Es waren immer einige mit auf den Rädern, auf der Strecke um nach dem Rechten zu schauen und andere natürlich die Gepäck und Essen transportiert haben. Mahlzeiten mussten frühzeitig vorbereitet werden und da sich die Gruppe so sehr auf der Strecke verteilt hat haben die ersten schon mit Mittagessen angefangen wobei andere noch beim ersten Zwischenstopp waren und das Frühstück gerade zusammengepackt wurde! Naja, es war alles gut organisiert und ich habe geholfen bei 2 Frühstücken (habe 150 Eier auf ein Mal abgekocht und alle wurden gegessen!!!) und das Abendessen vorzubereiten. Das war wirklich super lecker: Gegrilltes Lachsfilet mit Gemüse angebraten über dem Feuer und frischer Salat. Zum Nachtisch gabs, ok, gekaufter Kuchen:)
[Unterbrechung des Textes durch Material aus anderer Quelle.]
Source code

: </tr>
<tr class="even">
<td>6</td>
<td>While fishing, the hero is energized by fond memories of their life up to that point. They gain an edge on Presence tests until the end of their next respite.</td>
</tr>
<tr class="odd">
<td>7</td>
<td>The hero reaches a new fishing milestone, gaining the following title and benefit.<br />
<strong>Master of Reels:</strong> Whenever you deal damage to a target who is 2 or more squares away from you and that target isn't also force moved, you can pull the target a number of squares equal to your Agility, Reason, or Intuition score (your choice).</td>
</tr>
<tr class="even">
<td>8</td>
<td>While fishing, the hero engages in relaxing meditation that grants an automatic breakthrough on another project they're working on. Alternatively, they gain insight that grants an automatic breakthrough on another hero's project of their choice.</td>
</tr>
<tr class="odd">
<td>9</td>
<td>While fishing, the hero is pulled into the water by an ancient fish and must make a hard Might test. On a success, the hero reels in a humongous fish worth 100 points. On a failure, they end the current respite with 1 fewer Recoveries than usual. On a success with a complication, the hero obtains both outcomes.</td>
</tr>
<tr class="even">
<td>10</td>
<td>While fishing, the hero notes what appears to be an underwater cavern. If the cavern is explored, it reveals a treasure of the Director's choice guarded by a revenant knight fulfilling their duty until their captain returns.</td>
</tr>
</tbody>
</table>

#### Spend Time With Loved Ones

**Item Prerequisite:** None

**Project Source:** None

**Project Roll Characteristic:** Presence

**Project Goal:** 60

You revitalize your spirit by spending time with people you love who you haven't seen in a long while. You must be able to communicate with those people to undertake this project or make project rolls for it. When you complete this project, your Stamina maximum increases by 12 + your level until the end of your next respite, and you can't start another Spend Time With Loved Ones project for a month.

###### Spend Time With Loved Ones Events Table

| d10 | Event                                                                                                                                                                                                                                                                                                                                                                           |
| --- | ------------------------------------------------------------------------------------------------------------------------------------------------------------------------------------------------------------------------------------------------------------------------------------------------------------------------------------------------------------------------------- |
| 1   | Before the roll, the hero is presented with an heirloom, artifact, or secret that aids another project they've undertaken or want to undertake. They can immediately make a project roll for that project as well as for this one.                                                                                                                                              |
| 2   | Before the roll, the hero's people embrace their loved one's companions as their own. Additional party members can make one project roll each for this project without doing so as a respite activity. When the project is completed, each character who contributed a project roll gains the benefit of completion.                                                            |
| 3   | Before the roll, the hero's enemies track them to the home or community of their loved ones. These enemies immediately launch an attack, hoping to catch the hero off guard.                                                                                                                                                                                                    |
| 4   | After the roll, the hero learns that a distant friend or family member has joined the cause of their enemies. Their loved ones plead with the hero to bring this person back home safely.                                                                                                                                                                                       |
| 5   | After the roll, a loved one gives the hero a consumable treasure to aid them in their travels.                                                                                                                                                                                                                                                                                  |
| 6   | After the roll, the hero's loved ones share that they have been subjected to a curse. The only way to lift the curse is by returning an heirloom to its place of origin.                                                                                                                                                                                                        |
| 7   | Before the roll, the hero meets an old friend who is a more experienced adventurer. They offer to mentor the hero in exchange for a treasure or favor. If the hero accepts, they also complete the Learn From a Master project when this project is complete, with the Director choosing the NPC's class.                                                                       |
Ich habe meinen Van als Transportmittel zu Verfügung gestellt und er wurde bis unters Dach voll geladen und ist jetzt voller Sand und Dreck aber es war sehr hilfreich und hat sich gelohnt! Am Sonntag bin ich auch ein Stück mit einem geliehenen Mountainbike gefahren und hab es sehr genossen: Direkter Blick auf den Ozean, durch feucht nasse Wälder, über Wurzeln, durch keine Bäche, über schmale Brücken ohne Geländer und auf Schotterpisten den Berg hoch. Die Teilnehmer waren super zufrieden und ich denke es war ein ganz guter Ersatz für die Jugendfreizeiten die ich normalerweise im Sommer in Europa leite. Es war zwar hier ohne Altersbeschränkung und nur für ein Wochenende dafür eine riesen Gruppe. Das Übernachten in Zelten ist natürlich etwas besonderes auf der ganzen Welt, auch wenn wir nicht viel geschlafen haben...

 

Diese ganzen Aktivitäten werde ich jetzt wirklich vermissen auf der anderes Seite bin wirklich froh, dass ich hier schon so viel erlebt habe. Ich muss die verbleibende Zeit jetzt einfach anders gestalten und mich auf einfache Muskelaufbauübungen konzentrieren...
Trotz den ganzen Einschränkungen werde ich sehr wahrscheinlich Ende nächster Woche, wie schon lange geplant, in den Norden fahren oder fliegen. In Whitehorse, Yukon werde ich meinen Patenonkel Michael aus München treffen. Darauf freue ich mich schon unglaublich! Zusammen werden wir eine gemütliche Woche in einer Hütte in der Wildnis verbringen, juhuuuuuuuuuuu!!!!!!!!!!!!!!